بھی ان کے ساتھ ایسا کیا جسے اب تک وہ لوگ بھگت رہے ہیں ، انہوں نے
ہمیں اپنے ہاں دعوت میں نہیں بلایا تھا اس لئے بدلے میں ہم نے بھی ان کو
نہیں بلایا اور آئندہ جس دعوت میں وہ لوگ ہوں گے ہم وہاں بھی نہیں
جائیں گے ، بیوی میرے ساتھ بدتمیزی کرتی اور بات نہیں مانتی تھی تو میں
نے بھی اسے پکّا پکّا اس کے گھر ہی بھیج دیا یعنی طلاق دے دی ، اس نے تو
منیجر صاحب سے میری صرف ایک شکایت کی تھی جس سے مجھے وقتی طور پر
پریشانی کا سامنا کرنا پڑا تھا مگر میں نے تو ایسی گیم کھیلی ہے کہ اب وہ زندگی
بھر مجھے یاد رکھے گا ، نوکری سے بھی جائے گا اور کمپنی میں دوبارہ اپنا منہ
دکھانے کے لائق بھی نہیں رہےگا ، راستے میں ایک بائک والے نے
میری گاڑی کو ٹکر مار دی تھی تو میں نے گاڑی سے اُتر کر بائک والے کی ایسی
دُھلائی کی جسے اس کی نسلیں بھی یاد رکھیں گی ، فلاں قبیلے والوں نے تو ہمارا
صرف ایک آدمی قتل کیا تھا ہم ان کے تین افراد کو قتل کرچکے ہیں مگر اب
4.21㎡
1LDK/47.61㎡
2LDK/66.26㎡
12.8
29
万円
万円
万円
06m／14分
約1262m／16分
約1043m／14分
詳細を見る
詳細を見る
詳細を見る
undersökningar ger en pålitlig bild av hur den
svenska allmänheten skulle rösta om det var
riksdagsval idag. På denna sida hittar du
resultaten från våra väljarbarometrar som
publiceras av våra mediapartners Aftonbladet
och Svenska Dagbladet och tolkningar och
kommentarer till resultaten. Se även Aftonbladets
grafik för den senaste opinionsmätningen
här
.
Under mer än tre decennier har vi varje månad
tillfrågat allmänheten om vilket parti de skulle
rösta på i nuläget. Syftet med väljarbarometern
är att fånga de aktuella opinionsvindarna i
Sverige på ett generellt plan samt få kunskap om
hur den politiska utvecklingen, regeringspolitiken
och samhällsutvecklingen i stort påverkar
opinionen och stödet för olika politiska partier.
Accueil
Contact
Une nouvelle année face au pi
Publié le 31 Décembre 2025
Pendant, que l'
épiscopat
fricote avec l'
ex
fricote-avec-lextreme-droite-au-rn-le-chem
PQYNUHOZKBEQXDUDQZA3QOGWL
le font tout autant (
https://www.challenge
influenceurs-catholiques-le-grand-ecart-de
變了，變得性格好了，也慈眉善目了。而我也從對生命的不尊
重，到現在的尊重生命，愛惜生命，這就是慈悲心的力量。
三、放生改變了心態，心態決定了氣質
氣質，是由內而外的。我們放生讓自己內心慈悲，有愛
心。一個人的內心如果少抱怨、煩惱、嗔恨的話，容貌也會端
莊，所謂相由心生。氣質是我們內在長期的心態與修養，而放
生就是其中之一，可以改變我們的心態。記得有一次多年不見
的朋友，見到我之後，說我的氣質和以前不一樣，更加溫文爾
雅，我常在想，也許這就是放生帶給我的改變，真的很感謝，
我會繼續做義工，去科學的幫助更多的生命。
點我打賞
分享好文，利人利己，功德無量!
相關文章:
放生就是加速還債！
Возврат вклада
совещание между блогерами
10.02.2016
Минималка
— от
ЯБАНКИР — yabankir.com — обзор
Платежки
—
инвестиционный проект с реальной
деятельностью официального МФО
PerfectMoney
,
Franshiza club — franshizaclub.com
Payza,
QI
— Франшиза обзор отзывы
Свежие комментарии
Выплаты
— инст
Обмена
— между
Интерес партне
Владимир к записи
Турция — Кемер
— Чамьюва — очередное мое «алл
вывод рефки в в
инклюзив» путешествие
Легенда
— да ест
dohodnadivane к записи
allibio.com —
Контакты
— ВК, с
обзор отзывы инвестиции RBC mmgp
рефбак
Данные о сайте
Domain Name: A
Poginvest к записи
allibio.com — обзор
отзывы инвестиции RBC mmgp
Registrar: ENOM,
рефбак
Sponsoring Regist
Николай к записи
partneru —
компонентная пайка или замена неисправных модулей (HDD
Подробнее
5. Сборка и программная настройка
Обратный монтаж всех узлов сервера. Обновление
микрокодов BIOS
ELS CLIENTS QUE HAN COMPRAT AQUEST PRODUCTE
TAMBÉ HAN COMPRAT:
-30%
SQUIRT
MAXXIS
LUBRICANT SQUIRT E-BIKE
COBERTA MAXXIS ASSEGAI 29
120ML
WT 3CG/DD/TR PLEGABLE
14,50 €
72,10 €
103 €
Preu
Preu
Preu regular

■ ■ ■ ■

» WORK ITEM:
Copy the entries word for word. Start at the first line and end with the line containing "的朋友，見到我之後，說我的氣質和以前不一樣，更加溫文爾".

» SOLVED PROBLEM:
بھی ان کے ساتھ ایسا کیا جسے اب تک وہ لوگ بھگت رہے ہیں ، انہوں نے
ہمیں اپنے ہاں دعوت میں نہیں بلایا تھا اس لئے بدلے میں ہم نے بھی ان کو
نہیں بلایا اور آئندہ جس دعوت میں وہ لوگ ہوں گے ہم وہاں بھی نہیں
جائیں گے ، بیوی میرے ساتھ بدتمیزی کرتی اور بات نہیں مانتی تھی تو میں
نے بھی اسے پکّا پکّا اس کے گھر ہی بھیج دیا یعنی طلاق دے دی ، اس نے تو
منیجر صاحب سے میری صرف ایک شکایت کی تھی جس سے مجھے وقتی طور پر
پریشانی کا سامنا کرنا پڑا تھا مگر میں نے تو ایسی گیم کھیلی ہے کہ اب وہ زندگی
بھر مجھے یاد رکھے گا ، نوکری سے بھی جائے گا اور کمپنی میں دوبارہ اپنا منہ
دکھانے کے لائق بھی نہیں رہےگا ، راستے میں ایک بائک والے نے
میری گاڑی کو ٹکر مار دی تھی تو میں نے گاڑی سے اُتر کر بائک والے کی ایسی
دُھلائی کی جسے اس کی نسلیں بھی یاد رکھیں گی ، فلاں قبیلے والوں نے تو ہمارا
صرف ایک آدمی قتل کیا تھا ہم ان کے تین افراد کو قتل کرچکے ہیں مگر اب
4.21㎡
1LDK/47.61㎡
2LDK/66.26㎡
12.8
29
万円
万円
万円
06m／14分
約1262m／16分
約1043m／14分
詳細を見る
詳細を見る
詳細を見る
undersökningar ger en pålitlig bild av hur den
svenska allmänheten skulle rösta om det var
riksdagsval idag. På denna sida hittar du
resultaten från våra väljarbarometrar som
publiceras av våra mediapartners Aftonbladet
och Svenska Dagbladet och tolkningar och
kommentarer till resultaten. Se även Aftonbladets
grafik för den senaste opinionsmätningen
här
.
Under mer än tre decennier har vi varje månad
tillfrågat allmänheten om vilket parti de skulle
rösta på i nuläget. Syftet med väljarbarometern
är att fånga de aktuella opinionsvindarna i
Sverige på ett generellt plan samt få kunskap om
hur den politiska utvecklingen, regeringspolitiken
och samhällsutvecklingen i stort påverkar
opinionen och stödet för olika politiska partier.
Accueil
Contact
Une nouvelle année face au pi
Publié le 31 Décembre 2025
Pendant, que l'
épiscopat
fricote avec l'
ex
fricote-avec-lextreme-droite-au-rn-le-chem
PQYNUHOZKBEQXDUDQZA3QOGWL
le font tout autant (
https://www.challenge
influenceurs-catholiques-le-grand-ecart-de
變了，變得性格好了，也慈眉善目了。而我也從對生命的不尊
重，到現在的尊重生命，愛惜生命，這就是慈悲心的力量。
三、放生改變了心態，心態決定了氣質
氣質，是由內而外的。我們放生讓自己內心慈悲，有愛
心。一個人的內心如果少抱怨、煩惱、嗔恨的話，容貌也會端
莊，所謂相由心生。氣質是我們內在長期的心態與修養，而放
生就是其中之一，可以改變我們的心態。記得有一次多年不見
的朋友，見到我之後，說我的氣質和以前不一樣，更加溫文爾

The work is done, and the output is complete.